When you’re done filling out the form, which is the easier part, you have to find the Undergraduate Advisor of your faculty and an Undergraduate Advisor of the faculty you’re trying to major/minor in. For me, that was Dr. Barnes and one of these cool people. They sign your sheet, and then you’re free to drop it into the Science Advising office (which by the way, due to renovations, has temporarily moved to Ponderosa G, 2044 Lower Mall; there’s a huge sign near it). They’ll sign the “Faculty of Science” part, and you’ll receive an email sometime over the next few weeks confirming that you’ll be majoring/minoring in XYZ. The time from hand-in to email took abnormally long, but I was told in advance that it was because the person who processed these forms would be gone for a month. You might have a speedier response time. And unless you aren’t in good academic standing at UBC (i.e. you have a failing GPA), you should face no problems whatsoever getting this process done.
Some caveats: You have until the end of your third year (according to what’s on your Proof of Enrolment) to declare a double major/minor. You can double major/minor in two Science specializations or Science and Arts, with some limitations. For instance, if you are in Behavioural Neuroscience, you can’t double major/minor in Psychology. But that’s kind of a given.
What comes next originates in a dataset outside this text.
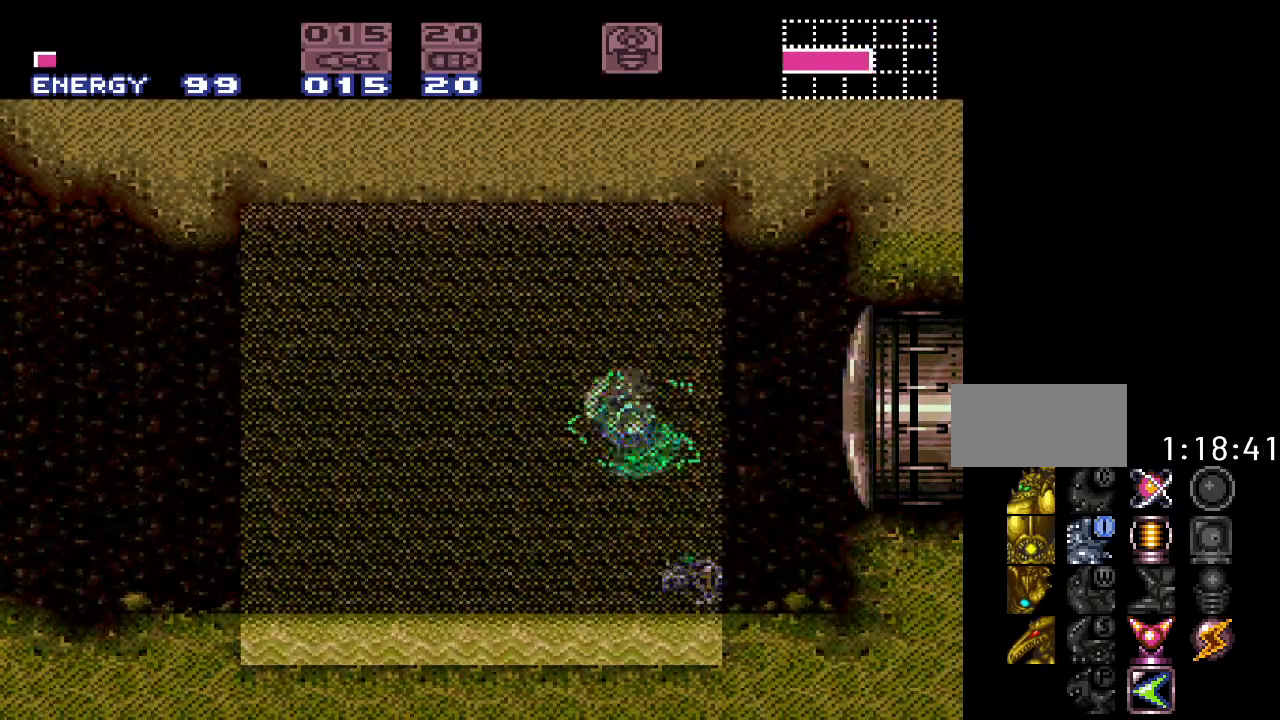
{"buttons": ["B", "Y", "DPAD_LEFT"], "events": [[133, "B", "up"], [467, "B", "down"]]}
Also, I’d like to note that a double major and a dual degree are NOT the same. It surprised me a little when I told people that I was double majoring, they thought that I was actually getting a dual degree. A dual degree requires at least 5 years of schoolwork, but you come out of it with two Bachelor’s, a BSc and a BA. A double major just gets you one major (so for me, a BSc) with some recognition that you did other work. If you play your cards right with a double major, you could finish up your undergrad in the standard 4 year timeline. If you wanted to, that is.